Skype is to license for free a high-quality audio codec in its latest VoIP software to any developer or vendor.
Called Silk, the "super-wideband" codec delivers a sound quality that captures the full sound of the human voice.
Jonathan Christensen, Skype’s general manager of audio and video, launched the licensing program earlier this week at the eComm conference in California.
He said that the normal phone system uses a narrow band for voice, from 400Hz to 3,400Hz, that cuts off high and low frequencies.
Silk allows Skype to reproduce the full range of typical voice frequencies audible to the human ear, from 50Hz to 12,000Hz.

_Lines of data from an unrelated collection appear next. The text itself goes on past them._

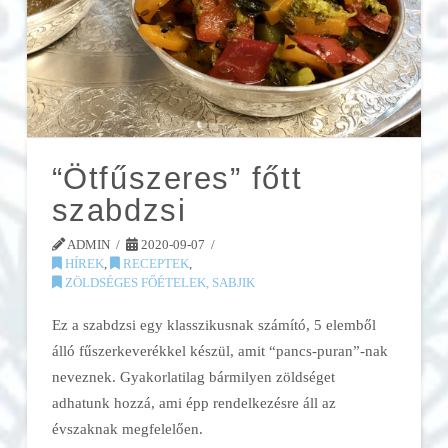
“Ötfűszeres” főtt
szabdzsi
ADMIN
2020-09-07
HÍREK
,
RECEPTEK
,
ZÖLDSÉGES FŐÉTELEK, SABJIK
Ez a szabdzsi egy klasszikusnak számító, 5 elemből
álló fűszerkeverékkel készül, amit “pancs-puran”-nak
neveznek. Gyakorlatilag bármilyen zöldséget
adhatunk hozzá, ami épp rendelkezésre áll az
évszaknak megfelelően.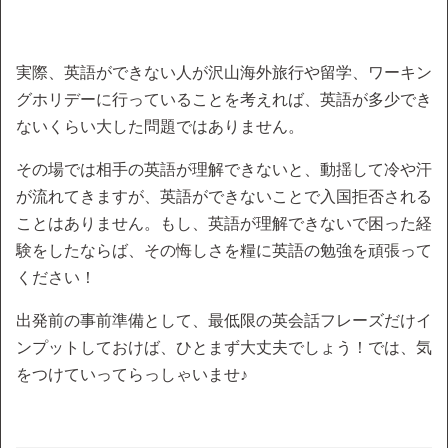
実際、英語ができない人が沢山海外旅行や留学、ワーキン
グホリデーに行っていることを考えれば、英語が多少でき
ないくらい大した問題ではありません。
その場では相手の英語が理解できないと、動揺して冷や汗
が流れてきますが、英語ができないことで入国拒否される
ことはありません。もし、英語が理解できないで困った経
験をしたならば、その悔しさを糧に英語の勉強を頑張って
ください！
出発前の事前準備として、最低限の英会話フレーズだけイ
ンプットしておけば、ひとまず大丈夫でしょう！では、気
をつけていってらっしゃいませ♪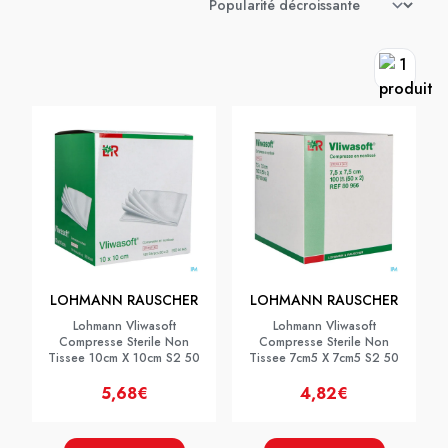
LOHMANN RAUSCHER
LOHMANN RAUSCHER
Lohmann Vliwasoft
Lohmann Vliwasoft
Compresse Sterile Non
Compresse Sterile Non
Tissee 10cm X 10cm S2 50
Tissee 7cm5 X 7cm5 S2 50
5,68€
4,82€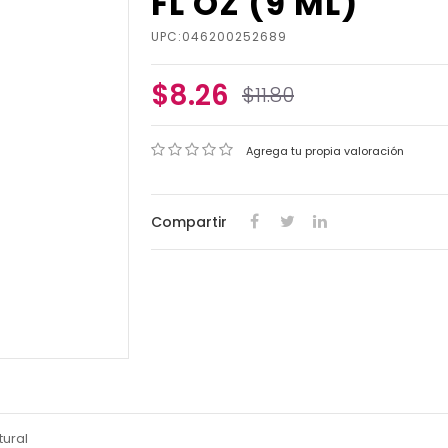
FL OZ (9 ML)
UPC:046200252689
$8.26
$11.80
Agrega tu propia valoración
Compartir
tural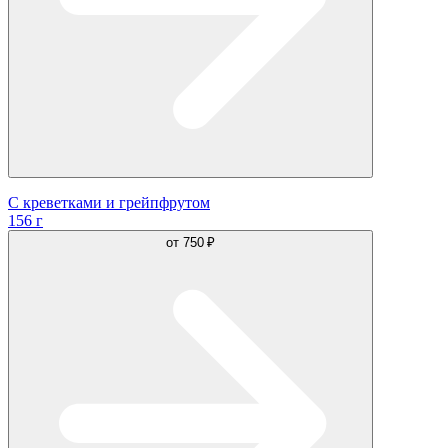
С креветками и грейпфрутом
156 г
от
750 ₽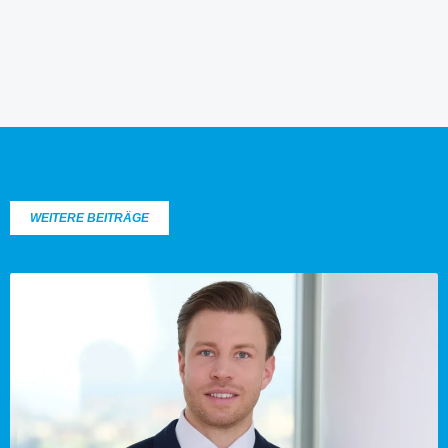
WEITERE BEITRÄGE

So, while traditional systems carry voice in a standard 64Kb per second (Kbps) channel – which has disadvantages, such as blurring the difference between similar sounds such as "f" and "s" – VoIP can be carried in a fatter pipe.
This has allowed new codecs to be written to encode and decode voice at higher quality.
Benefits of this include helping callers identify different speakers on conference calls and making calls sound generally warmer, according to Christensen.
Additionally, the new codec requires half the network bandwidth of Skype’s previous version.
Christensen said the codec will be made freely available to third-party developers. They will be able to use it in any device or application, with or without Skype.
"We think this is a way the whole industry can come up to a new standard of voice quality," he said.
Skype’s motivation for making Silk available for free is to expand the range of hardware and software clients its calling software works with by establishing a common codec for clients to adopt.
This goes from PC software, headsets and videoconferencing systems to cordless phones and mobiles.
Silk runs on x86 chipsets for Windows, Macintosh and Linux systems, and the software has been run on Arm and MIPS chip platforms.
It is currently available as Skype 4.0 for Windows and as a Macintosh beta version 2.8. A final Mac version and one for Linux are due in April.